Oriental poppies reach heights of 3 feet with large showy paper-like blooms, but American poppies are somewhat shorter and blooms are smaller. The Iceland poppy is similar to the American poppy in size and shape. These hardy perennials thrive in U.S. Department of Agriculture growing zones 2 to 7. Shari Thomas, Master Gardener from the Colorado State University Extension, reports that Iceland poppies reach a height of 12 inches with 2- to 3-inch blooms in spring and early summer. Resembling upturned cups, these delicate flowers bloom in a range of colors from the traditional orange and red to shades of apricot and salmon.

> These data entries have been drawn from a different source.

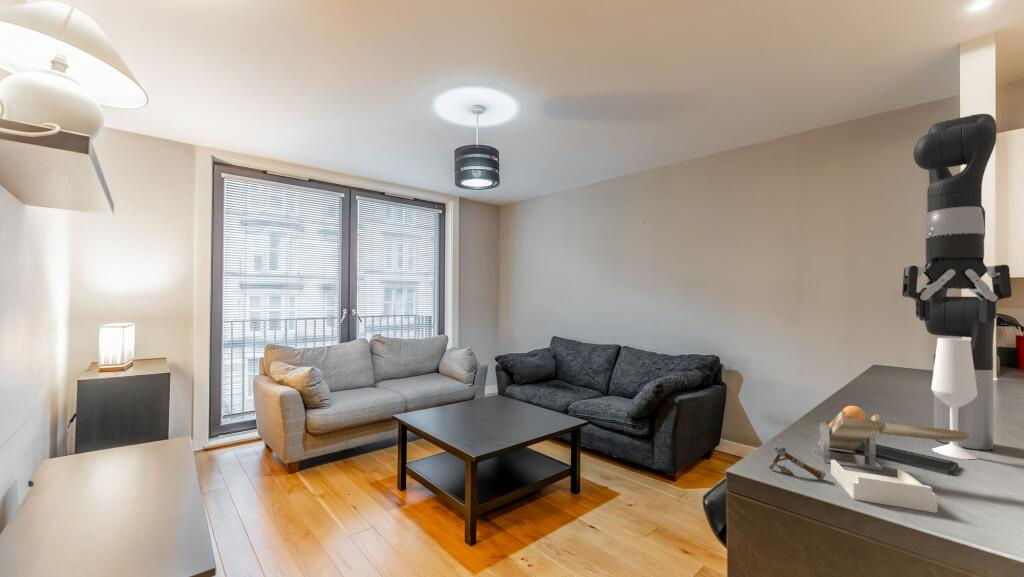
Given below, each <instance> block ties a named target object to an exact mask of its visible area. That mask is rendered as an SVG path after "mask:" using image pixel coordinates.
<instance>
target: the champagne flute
mask: <svg viewBox="0 0 1024 577" xmlns="http://www.w3.org/2000/svg"><path fill="white" fill-rule="evenodd" d="M936 341H937V342H936V348H935V353H936V356H935V364H934V363H933V372H932V380H931V391H932V393H933V395H934V394H935V395H936V396H937V397H938V398H939V399H940V400H941V401H942V402H944V403H945V404H946V405H948V406H950V430H956V431H958V407H962V406H964V405H966V404H968V403H969V402H971V401H973V400H974V399H975V398H976V396H977V394H978V393H977V386H976V379H975V372H974V364H973V357H972V350H971V343H970V342H971V339H967V338H966V339H965V338H956V337H955V338H953V337H937V340H936ZM932 450H933V451H932ZM931 451H932V452H935V453H936V452H937V453H936V454H939V455H942V456H945V457H950V458H954V459H961V460H968V459H975V458H976V457H977V456H975V455H974V454H972V453H971V452H970V451H968V450H967V449H965V448H964V447H960V446H958V442H951V441H950V444H947V443H946V444H945V445H941V446H937V447H934V448H931Z"/></svg>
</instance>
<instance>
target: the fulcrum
mask: <svg viewBox="0 0 1024 577" xmlns="http://www.w3.org/2000/svg"><path fill="white" fill-rule="evenodd" d="M819 426H820V434H819V439H820V440H819V441H820V447H819V449H814V453H815V455H817V456H818V458H819V459H820V460H821V461H822V462H823V463H826V464H831V460H835V461H836V462H837V463H838V464H839V465H840V466H847V467H853V468H860V469H867V470H876V471H881V472H883V470H884V467H883V466H881V465H880V464H879V463H878V462H877V460H876V459H877V458H876V444H877V442H876V440H877V439H876V436H877V434H876V432H877V431H876V432H875V433H874V434H873V435H871V436H870V437H869V438H867V439H866V440H865V441H864V442H865V455H861V454H860V455H859V454H852V453H844V452H835V451H830V448H829V440H830V426H828V425H827V424H826V423H823V422H820V424H819Z"/></svg>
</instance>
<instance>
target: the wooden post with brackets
mask: <svg viewBox="0 0 1024 577" xmlns="http://www.w3.org/2000/svg"><path fill="white" fill-rule="evenodd" d="M773 450H774V451H775V453H777V455H776V456H775V457H774V459H773V460H772V461H771V462H770V465H769V466H768V468H769V469H771V470H773V469H774V468H775V466H776V467H777V468H778V469H780V472H781V473H782V472H783V473H784V474H786V473H787V474H786V475H790V474H793V475H794V473H793V471H791V470H792V469H790V468H787V467H786V465H784V464H783V465H781V464H778V462H781V461H786V460H789V461H790V463H792V464H794V465H796V466H798V467H799V468H800V469H803V470H805V471H806V472H808V473H810V474H811V475H813V476H814V477H815V478H816V479H817V481H818V482H819V483H822V482H823V480H824V478H825V477H826V475H827V473H826V470H824V469H822V470H820V469H816V468H815V467H812V466H810V465H808V464H807V463H805V461H802V460H801V459H799V458H798V457H797V458H796V456H794V455H792V454H789V452H787V451H786V448H785V447H782V448H781V447H780V446H774V447H773ZM781 456H782V457H783V458H781Z"/></svg>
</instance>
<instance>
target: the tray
mask: <svg viewBox="0 0 1024 577" xmlns="http://www.w3.org/2000/svg"><path fill="white" fill-rule="evenodd" d="M896 470H897V472H896V473H897V477H893V476H886V475H880V474H873V473H868V472H867V473H866V472H860V471H854V470H847V469H846V470H845V469H844V468H843V466H842V465H839V464H838V463H837V462H836V461H835V460H831V463H830V474H831V475H832V477H833V478H834V479H835V480H836V481H837V482H838V483H839V484H840V486H841V487H842V488H843V489H844V490H845V491H846V493H847V494H848V495H849V496H850V497H851V498H852V499H853V500H858V501H862V502H868V503H875V504H881V505H886V506H893V507H897V508H903V509H904V508H905V509H910V510H917V511H923V512H930V513H935V514H938V495H937V494H936V493H934V492H933V488H932V487H931V486H930V485H927V484H926V485H924V484H923V483H921V482H920V481H918V479H916V478H914V477H913V476H912V475H910V474H909V473H908V472H906V471H905V470H903V469H902V468H897V469H896Z"/></svg>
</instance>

Prepare a bed for poppies in a sunny location that receives at least six hours of direct sun a day in cool climates. Poppies planted in southern climates benefit from shade in the afternoon to protect them from hot afternoon sun.
Amend the soil with 2 to 3 inches of compost or well-rotted manure. Although Iceland poppies tolerate nearly any soil, without adequate drainage they may not survive the winter. Adding organic matter to the soil improves drainage and increases aeration.
Mix three to four parts of sand to one part of poppy seeds to facilitate easy sowing. This keeps seeds from clumping together and makes planting easier.
Sprinkle the poppy seed and sand mixture over the garden bed in early spring as soon as the soil can be worked. Poppies prefer cool weather. When temperatures increase, blooms may be inhibited.
Cover lightly with fine soil or peat moss. According to the Colorado State University Extension, Iceland poppy seeds require light to germinate and should not be covered completely.
Spray the soil with water using the mist or sprayer attachment to your hose. Moisten the soil, but avoid creating soggy soil. Keep evenly moist until poppies germinate in 10 to 15 days.
Thin Iceland poppies to 6 to 10 inches apart when they are 1 inch tall.
Water when soil feels dry 1 inch below the surface of the soil. Typically, watering deeply once a week to saturate the soil to the root level is sufficient, but the need for water depends on the weather conditions and soil.
Deadhead blooms as soon as they begin to fade. Deadheading flowers tricks the plant into thinking it has not produced enough blooms to reproduce and forces new blooms.